Tuesday, October 15, 2024

David Byrne | Strange Ritual








David Byrne
Strange Ritual
Faber and Faber, 1995
192 pp., 26 x 19.5 x 1.5 cm., hardcover
Edition size unknown


Strange Ritual is the Talking Heads singer’s first stand-alone book (True Stories from nine years prior was ultimately a companion to the film of the same name). Subtitled Pictures and Words, the book is collection of photographs of icons, graffiti, consumer displays, advertising and book covers. The latter have titles that read like the works of Michael Dumontier and Neil Farber: “The Truth About Mars”, “I Dare You”, “How to do All Things”, “The Secret Museum of Mankind”, “Ponder on This”.

The book takes its title from  song from Byrne's third studio album (not counting film and theatre soundtracks), released two years prior. 

The leather-bound volume features a promotional wrap-around, and the Japanese edition was issued with a colourful dust jacket [see below]. 




"Internationally renowned musician, filmmaker, performer, David Byrne is an artist of diverse talents. Strange Ritual is Byrne's extraordinary first work of photography and words. Witty, antic and seductive, this book is a barrage of color photographs that reinvent the icon: playful religious images of high-rise madonnas and squadrons of crucifixes; incantorial representations of worldwide consumerism, from altars of food displays to retail signs out-shining the stained glass of cathedrals; culture-scapes of the omnipresent grid that video has imposed on our perception of reality.

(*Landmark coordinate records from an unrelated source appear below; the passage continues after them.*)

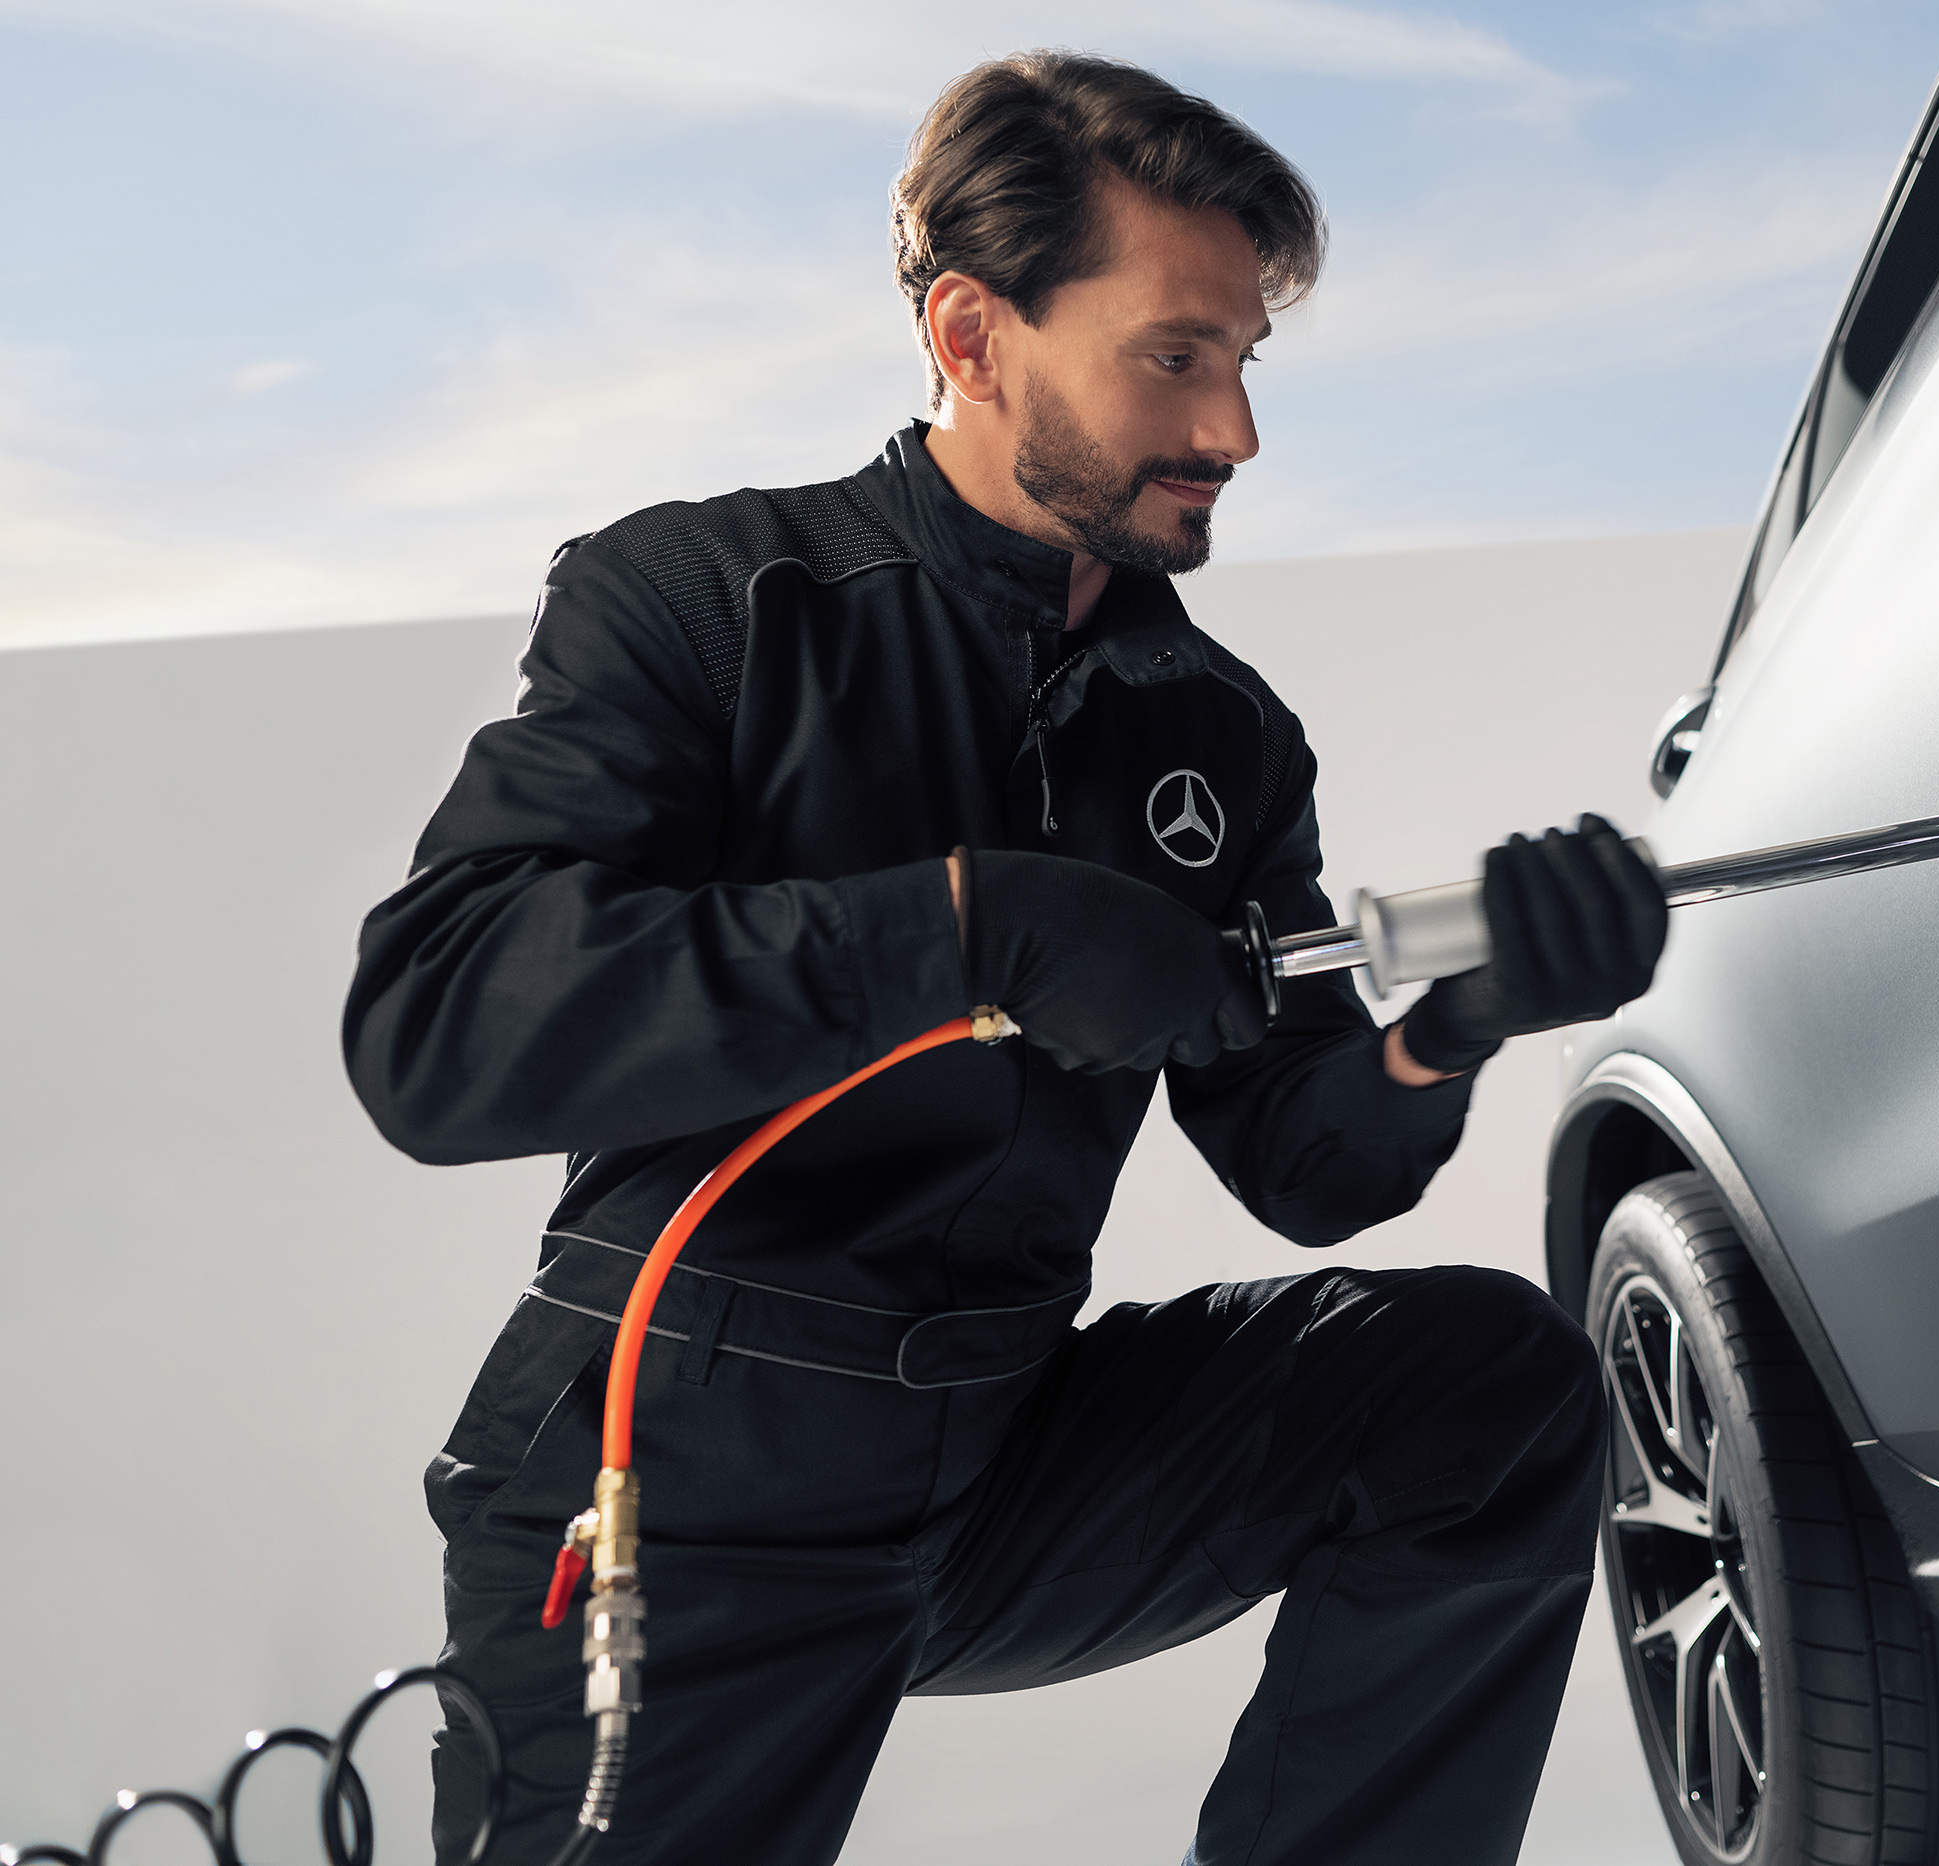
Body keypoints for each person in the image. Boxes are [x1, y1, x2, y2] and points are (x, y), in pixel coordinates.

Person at [343, 50, 1669, 1866]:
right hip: (679, 1486)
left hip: (1008, 1455)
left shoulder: (1218, 730)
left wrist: (1454, 1031)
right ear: (972, 336)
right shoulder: (710, 603)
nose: (1234, 434)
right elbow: (436, 1026)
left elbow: (1296, 1159)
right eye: (1173, 358)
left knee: (1484, 1389)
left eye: (1244, 365)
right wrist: (968, 925)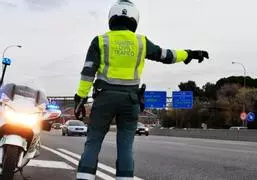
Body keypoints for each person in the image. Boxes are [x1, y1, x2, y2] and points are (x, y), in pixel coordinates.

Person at [74, 0, 209, 179]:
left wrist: (80, 98)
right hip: (130, 101)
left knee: (93, 141)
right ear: (134, 19)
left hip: (104, 98)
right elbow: (166, 55)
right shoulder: (141, 42)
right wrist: (189, 53)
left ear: (111, 18)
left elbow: (88, 71)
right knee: (125, 146)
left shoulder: (100, 41)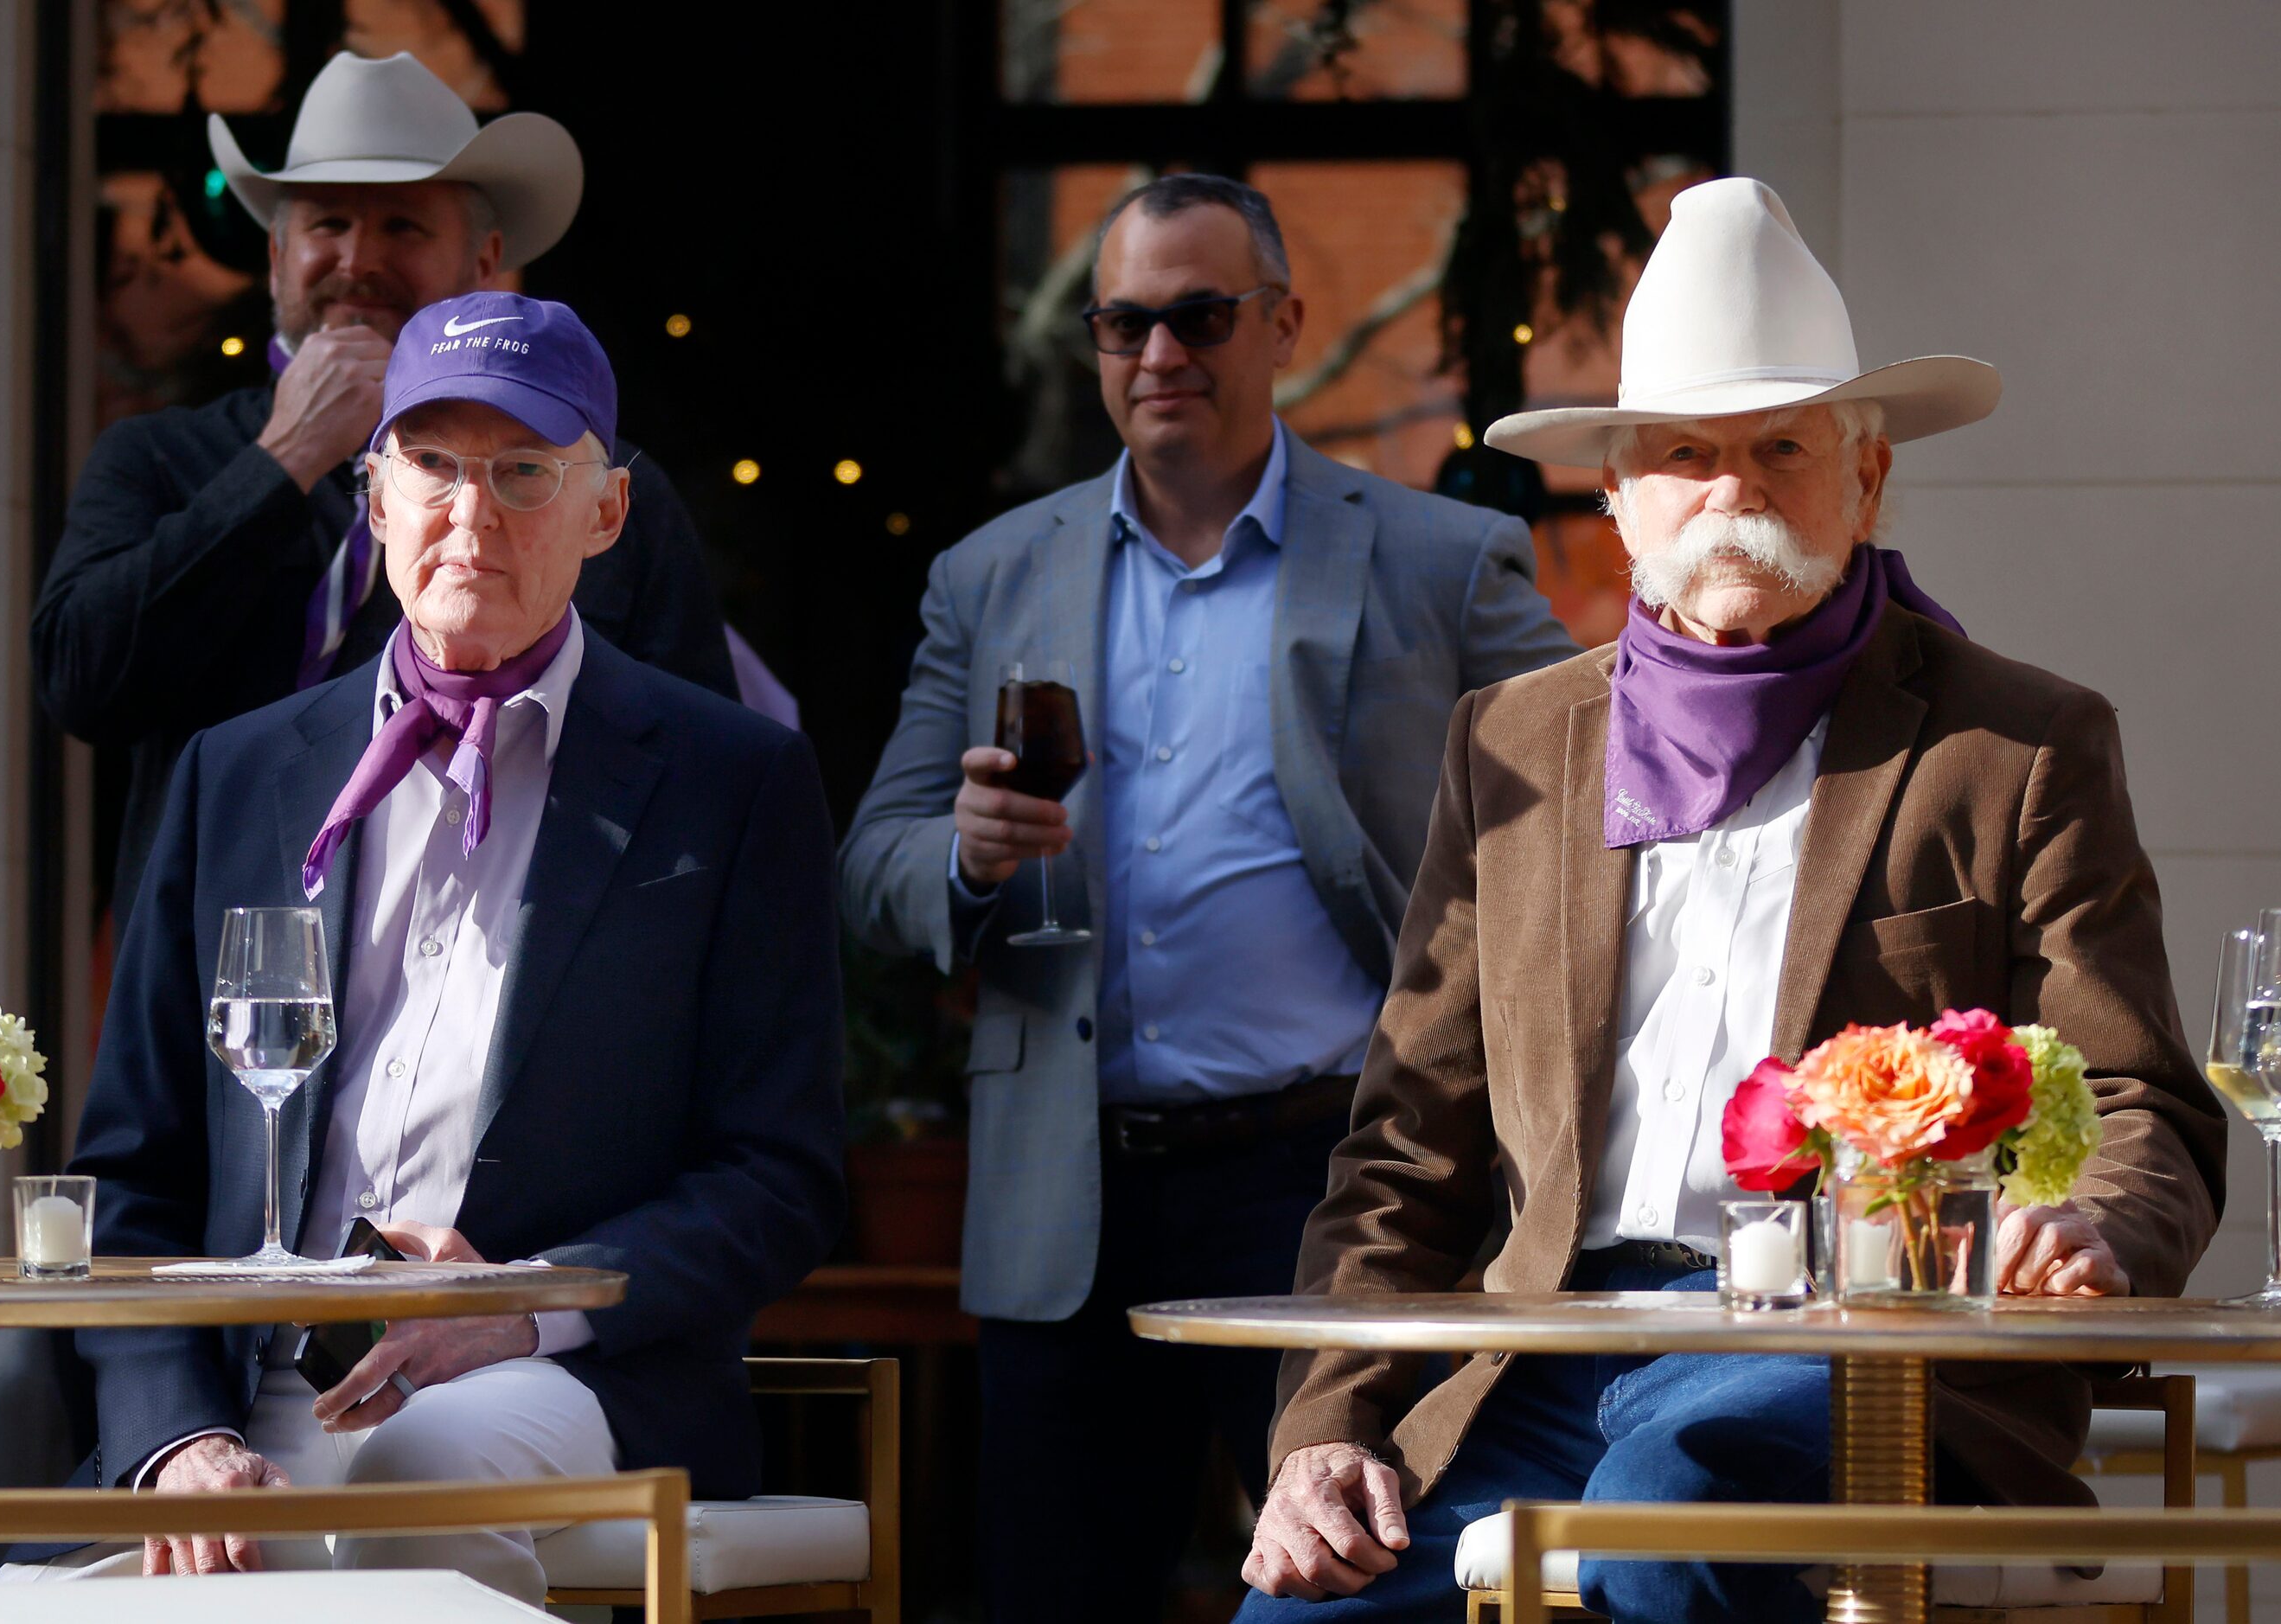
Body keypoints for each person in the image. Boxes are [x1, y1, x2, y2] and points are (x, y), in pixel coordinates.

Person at [1238, 178, 2227, 1624]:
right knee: (1299, 1612)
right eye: (1685, 453)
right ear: (1618, 496)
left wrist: (2091, 1227)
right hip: (1534, 1357)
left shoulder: (2012, 745)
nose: (1734, 489)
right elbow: (1408, 1145)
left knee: (1673, 1514)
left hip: (1854, 1356)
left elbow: (2140, 1100)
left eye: (1782, 447)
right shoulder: (1510, 743)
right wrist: (1324, 1426)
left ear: (1868, 478)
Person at [0, 292, 845, 1602]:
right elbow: (139, 1171)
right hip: (253, 1382)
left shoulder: (729, 779)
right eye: (434, 466)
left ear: (605, 513)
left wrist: (524, 1301)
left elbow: (778, 1176)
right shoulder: (239, 771)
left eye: (523, 471)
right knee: (10, 1598)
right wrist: (178, 1435)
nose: (472, 512)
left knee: (420, 1484)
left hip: (558, 1374)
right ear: (372, 497)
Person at [839, 173, 1577, 1621]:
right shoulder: (993, 573)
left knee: (1349, 1581)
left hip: (1326, 1175)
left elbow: (1591, 774)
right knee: (1057, 1594)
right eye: (1124, 323)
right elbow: (871, 863)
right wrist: (964, 854)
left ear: (1284, 322)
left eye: (1198, 315)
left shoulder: (1435, 557)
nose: (1159, 354)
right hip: (1071, 1182)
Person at [34, 48, 736, 939]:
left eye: (404, 226)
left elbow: (691, 765)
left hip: (509, 968)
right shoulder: (163, 457)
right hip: (226, 967)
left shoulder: (579, 479)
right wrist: (282, 462)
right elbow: (80, 685)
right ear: (279, 253)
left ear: (484, 260)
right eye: (327, 223)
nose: (358, 260)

Juxtaposed with the photographs are excerpts from Byrne's travel observations, unpublished song lyrics and poems, including a list of the gods and goddesses of the 90's. Byrne has also compiled found writing in the form of computer-generated poetry, odd book titles, poems and unusual messages found on the street. Traveling in Mexico, he writes, "Anything is up for grabs. Anything is available for everyone to use. Language, clothes, religions, facial features, narratives, gestures, foods, colors."

Strange Ritual offers 240 jam-packed pages of exciting, challenging, ironic, and often hilarious art and words that address the universals in an honest and direct voice. More than a book of photography, it is a bizarre, brilliant vision."